Sabrina, porteuse du SAF
L'écriture d'un livre comme exutoire
De la colère, elle en a ressenti pendant son adolescence. Elle a alors pu évoquer l'alcoolisme brièvement avec sa mère, aujourd'hui décédée. Cette colère a au fil du temps laissé place à la compréhension et à l'apaisement, notamment pendant l'écriture de son livre, "Une fille debout", paru l'an dernier. Une rédaction qui fut un véritable "exutoire, un outil de pardon" dit-elle.
"Sur le moment je n'avais pas compris pourquoi elle avait fait ça.
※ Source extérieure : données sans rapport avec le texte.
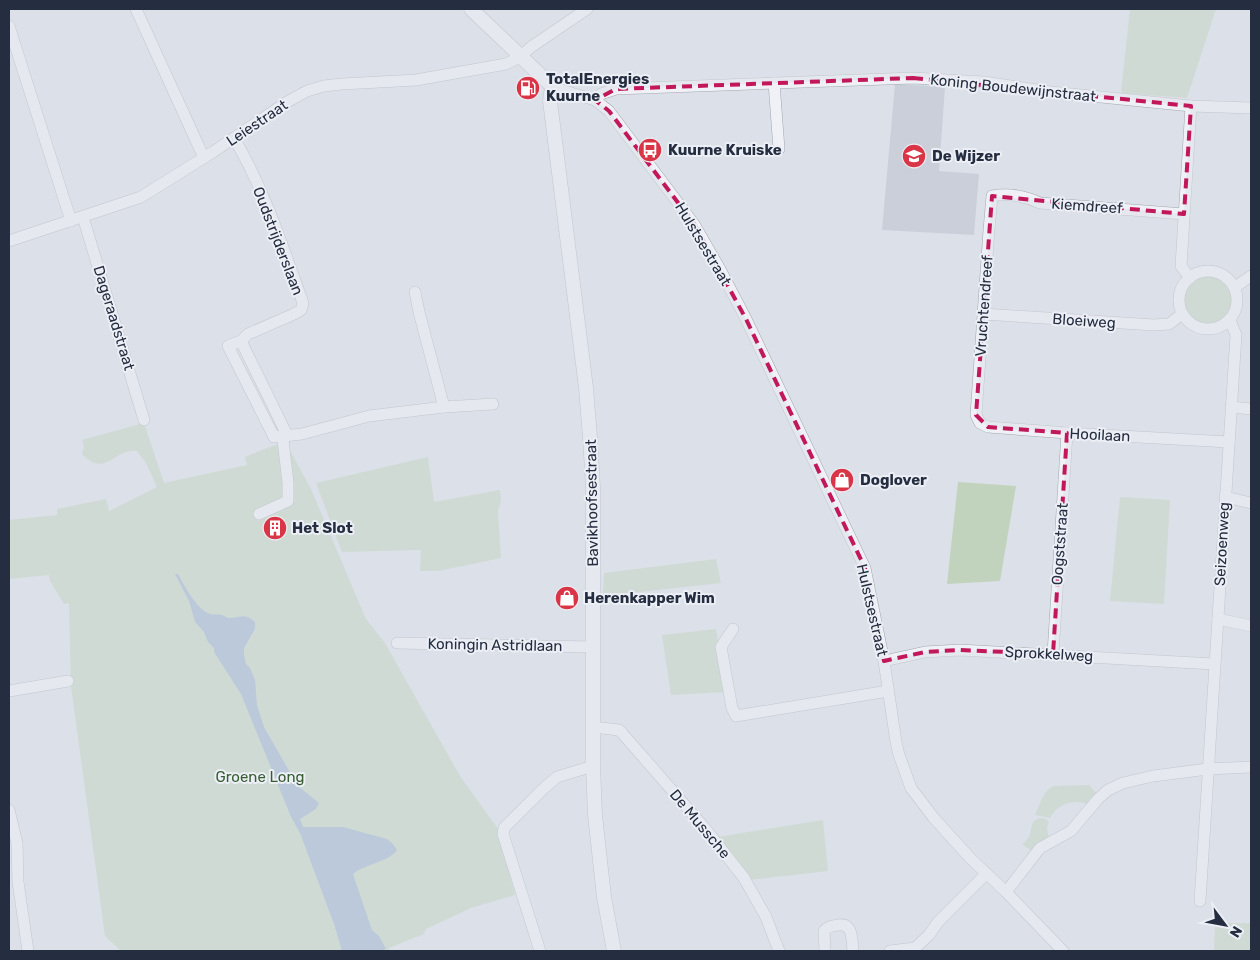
<svg xmlns="http://www.w3.org/2000/svg" width="1260" height="960" font-family="Rubik,sans-serif">
<style>
.built{fill:#cacfda}
.green{fill:#c1d3bd}
.water{fill:#93adcc}
.lines{fill:none;stroke-linecap:round;stroke-linejoin:round}
.minor-casing{stroke:#a1a7b2;stroke-width:12}
.tertiary-casing{stroke:#a1a7b2;stroke-width:15}
.minor{stroke:#eff1f6;stroke-width:11}
.tertiary{stroke:#eff1f6;stroke-width:14}
.marked{fill:none;stroke:#c2185b;stroke-width:4;stroke-dasharray:10 6;stroke-linejoin:round}
.labels{text-anchor:middle;dominant-baseline:central;stroke-width:4;stroke-linejoin:round;paint-order:stroke}
.poi-label{font-size:15px;font-weight:bold;fill:#252d40;stroke:#eceff5;text-anchor:start}
.street-label{font-size:15px;fill:#252d40;stroke:#eceff5}
.park-label{font-size:15px;fill:#375d31;stroke:#eceff5}
</style>
<rect width="100%" height="100%" fill="#dce0e8"/>
<!-- built -->
<path class="built" d="M895,84L945,87L939,171L979,174L974,235L882,230Z"/>
<!-- green -->
<g class="green">
<path d="M1130,9H1216L1187,98L1121,93Z"/>
<circle cx="1208" cy="300" r="25"/>
<path d="M144,423L164,483L247,465L245,457L272,446L286,443L311,489L366,619L385,643L460,776L498,829L515,895L471,908L426,929L424,934L389,948V951H121L105,936L71,686L69,603L64,604L50,581L49,575L9,579V520L57,515V509L106,499L109,511L157,487L146,463L137,451C114,448 106,479 82,454L84,447L82,440Z"/>
<path d="M428,457L434,502L500,490L501,501L498,511L501,558L439,571H420L421,550L342,552L316,483Z"/>
<path d="M958,482L1016,486L1000,581L947,584Z"/>
<path d="M1120,497L1170,500L1164,604L1110,601Z"/>
<path d="M716,559L721,583L603,596L604,573Z"/>
<path d="M716,629L726,692L671,695L662,635Z"/>
<path d="M1089,785L1097,794L1089,804C1073,799 1058,803 1050,818L1035,815C1040,805 1043,790 1054,786Z"/>
<path d="M1043,818L1049,821L1047,828L1049,839L1032,851L1022,844C1026,841 1029,838 1030,834C1033,824 1030,820 1043,818Z"/>
<path d="M823,820L828,871L749,880L717,837Z"/>
<path d="M1215,923H1251V951H1214Z"/>
</g>
<!-- water -->
<path class="water" d="M175,574H178C184,585 197,610 210,614C214,615 218,614 222,615C225,616 227,618 229,618C240,618 245,612 255,622V629L244,648V655L246,664L250,668L255,680L257,705L264,727L298,786L319,803L316,809L300,819L303,827H343L387,839L393,844L397,850C389,862 365,864 353,874L372,930L379,936L386,949L380,951H342L334,924L300,833L291,817L241,694L214,652V648L208,642L204,632L195,622L189,601Z"/>
<g class="lines">
<!-- minor casing -->
<g class="minor-casing">
<g id="minor">
<path d="M136,9L204,158"/>
<path d="M9,26L71,221"/>
<path d="M774,83L779,149"/>
<path d="M554,88L595,100L609,111L694,224L721,271L746,319L865,568L884,661L896,742L899,755L911,788L933,817L970,858L1006,892L1063,951"/>
<path d="M595,100L601,94L616,89L913,78L984,82L1051,92L1191,106L1251,108"/>
<path d="M234,138C264,189 283,247 303,303L301,310L294,314L248,334L241,341L228,346L274,437L302,434L369,416L444,407L493,404"/>
<path d="M1184,214L1040,203C1025,196 1009,193 992,196L989,230L976,415L980,423L988,427L1067,433L1229,442"/>
<path d="M83,217L144,420"/>
<path d="M9,241L141,197L213,152L287,102L307,91L324,86L342,84L416,80L506,64L520,57L531,47L587,9"/>
<circle cx="1208" cy="300" r="29"/>
<path d="M1190,278L1181,266L1191,106"/>
<path d="M1235,287L1251,276"/>
<path d="M415,292L419,312L444,407"/>
<path d="M983,314L1154,325L1169,324L1182,314"/>
<path d="M241,341L287,435"/>
<path d="M1231,407L1251,409"/>
<path d="M1225,497L1251,503"/>
<path d="M259,514L288,501V483L283,440L287,435"/>
<path d="M1218,619L1251,626"/>
<path d="M733,629L721,647L732,708L736,716L888,691"/>
<path d="M397,643L592,647"/>
<path d="M1053,654L1067,433"/>
<path d="M884,661L925,652L960,650L1214,664"/>
<path d="M9,691L68,681"/>
<path d="M593,727L619,730L622,733L704,827L744,878L766,917L779,951"/>
<path d="M9,810L17,843L18,882L28,951"/>
<path d="M1006,892L1040,848L1071,831L1098,799L1108,790L1123,783L1153,776L1208,769L1251,767"/>
<path d="M1200,901L1236,335L1230,320"/>
<path d="M540,951L503,834L504,828L543,789L557,777L593,766"/>
<path d="M825,951L824,931C828,926 832,926 838,925C853,922 852,940 853,951"/>
<path d="M890,951L915,948L929,935L938,922L986,874"/>
</g>
</g>
<!-- tertiary casing -->
<g class="tertiary-casing">
<path id="tertiary" d="M471,9L554,88L551,93L550,101L586,388L590,437L593,487V766L595,815L604,897L614,951"/>
</g>
<!-- minor -->
<use href="#minor" class="minor"/>
<!-- tertiary -->
<use href="#tertiary" class="tertiary"/>
</g>
<!-- marked area -->
<path d="M0 0H1260V960H0ZM913,78L1191,106L1184,214L992,196L976,415L988,427L1067,433L1053,654L960,650L925,652L884,661L865,568L746,319L694,224L609,111L595,100L616,89Z" fill="#dce0e8" fill-opacity=".55" fill-rule="evenodd"/>
<path class="marked" d="M913,78L1191,106L1184,214L992,196L976,415L988,427L1067,433L1053,654L960,650L925,652L884,661L865,568L746,319L694,224L609,111L595,100L616,89Z"/>
<!-- icons -->
<defs>
<g id="fuel-disc" transform="scale(1.25)"><circle r="9.5" fill="#da3447" stroke="#eceff5"/><path d="M-5.5-6h7V0h2V4h1.3V-2.5L3-4.5l.8-.8L6-3V5H2.5V1h-1V6h-7ZM-4.2-4.7v3.2H.2V-4.7Z" fill="#fff"/></g>
<g id="bus-disc" transform="scale(1.25)"><circle r="9.5" fill="#da3447" stroke="#eceff5"/><path d="M-5-6H5V4H4V6H2V4H-2V6H-4V4H-5ZM-3.5-4V0h7V-4ZM-3.5 1.2v1.5H-2V1.2ZM2 1.2v1.5H3.5V1.2Z" fill="#fff"/></g>
<g id="school-disc" transform="scale(1.25)"><circle r="9.5" fill="#da3447" stroke="#eceff5"/><path d="M0-5L7-2L0 1L-7-2ZM-4 1L0 2.5L4 1V4Q0 6-4 4Z" fill="#fff"/></g>
<g id="shop-disc" transform="scale(1.25)"><circle r="9.5" fill="#da3447" stroke="#eceff5"/><path d="M-5-2.5h2.3a2.7 3.5 0 0 1 5.4 0H5L5.5 6h-11ZM-1.5-2.5h3a1.5 2.3 0 0 0-3 0Z" fill="#fff"/></g>
<g id="building-disc" transform="scale(1.25)"><circle r="9.5" fill="#da3447" stroke="#eceff5"/><path d="M-4-6H4V6H1V3H-1V6H-4ZM-2.5-4.3h1.7v1.8h-1.7ZM.8-4.3h1.7v1.8H.8ZM-2.5-1h1.7V.8h-1.7ZM.8-1h1.7V.8H.8Z" fill="#fff"/></g>
</defs>
<g fill-rule="evenodd">
<use href="#fuel-disc" x="528" y="88"/>
<use href="#bus-disc" x="650" y="150"/>
<use href="#school-disc" x="914" y="156"/>
<use href="#shop-disc" x="842" y="480"/>
<use href="#building-disc" x="275" y="528"/>
<use href="#shop-disc" x="567" y="598"/>
</g>
<g class="labels">
<!-- poi labels -->
<g class="poi-label">
<text x="546" y="79">TotalEnergies<tspan x="546" dy="17">Kuurne</tspan></text>
<text x="668" y="150">Kuurne Kruiske</text>
<text x="932" y="156">De Wijzer</text>
<text x="860" y="480">Doglover</text>
<text x="292" y="528">Het Slot</text>
<text x="584" y="598">Herenkapper Wim</text>
</g>
<!-- street labels -->
<g class="street-label">
<text transform="translate(1013 88) rotate(6)">Koning Boudewijnstraat</text>
<text transform="translate(257 123) rotate(-34)">Leiestraat</text>
<text transform="translate(1087 206) rotate(4)">Kiemdreef</text>
<text transform="translate(278 241) rotate(69)">Oudstrijderslaan</text>
<text transform="translate(703 244) rotate(59)">Hulstsestraat</text>
<text transform="translate(984 306) rotate(-86)">Vruchtendreef</text>
<text transform="translate(114 318) rotate(73)">Dageraadstraat</text>
<text transform="translate(1084 321) rotate(4)">Bloeiweg</text>
<text transform="translate(1100 435) rotate(3)">Hooilaan</text>
<text transform="translate(592 503) rotate(-91)">Bavikhoofsestraat</text>
<text transform="translate(1060 544) rotate(-86)">Oogststraat</text>
<text transform="translate(1222 544) rotate(-87)">Seizoenweg</text>
<text transform="translate(872 610) rotate(77)">Hulstsestraat</text>
<text transform="translate(495 645) rotate(1)">Koningin Astridlaan</text>
<text transform="translate(1049 654) rotate(3)">Sprokkelweg</text>
<text transform="translate(700 824) rotate(50)">De Mussche</text>
</g>
<!-- park labels -->
<g class="park-label">
<text x="260" y="777">Groene Long</text>
</g>
</g>
<!-- border -->
<rect width="1260" height="960" fill="none" stroke="#252d40" stroke-width="20"/>
<!-- north arrow -->
<g transform="translate(1225 925) rotate(122)" stroke="#eceff5" stroke-width="4" paint-order="stroke">
<path d="M0-4L9 19L0 12L-9 19Z" fill="#252d40"/>
<text y="-8" font-size="14" font-weight="bold" text-anchor="middle" fill="#252d40">N</text>
</g>
</svg>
Mais c'est en écrivant mon livre que j'ai compris les choses et que j'ai appris à m'apaiser et pardonner à mes parents, qui ne sont plus là"
Sabrina, porteuse du SAF
#JeSuisSabrina
La campagne du Safthon qui vient d'être lancée portera le hashtag #JeSuisSabrina. Cette dernière prendra activement part aux actions de ce mois. "Si je m'engage autant dans SAF France, c'est parce que c'est ce que je suis moi, c'est mon identité, c'est la partie de moi que j'ai cherchée pendant des années et que j'ai trouvée", explique-t-elle.
La campagne qui a débuté ce 9 août 2023, avec 193 actions au programme jusqu'à la fin septembre, est primordiale, dit la jeune femme, "parce qu'en 2023 le SAF ne devrait plus exister car c'est quelque chose qu'on peut éviter".
"Sentir son coeur battre, c'est déjà beaucoup"
Parler, témoigner, lever les tabous, expliquer les conséquences de l'alcoolisation pendant la grossesse, et rallier le maximum de monde à la cause... : des actions essentielles pour que des enfants à naître ne débutent pas leur vie avec un handicap évitable. "Le SAF est lourd, très très lourd, pour les parents, pour les enfants", insiste Sabrina Dijoux. Son rêve aujourd'hui : "vivre tout simplement, sentir son coeur battre alors qu'il n'était pas censé battre, c'est déjà beaucoup".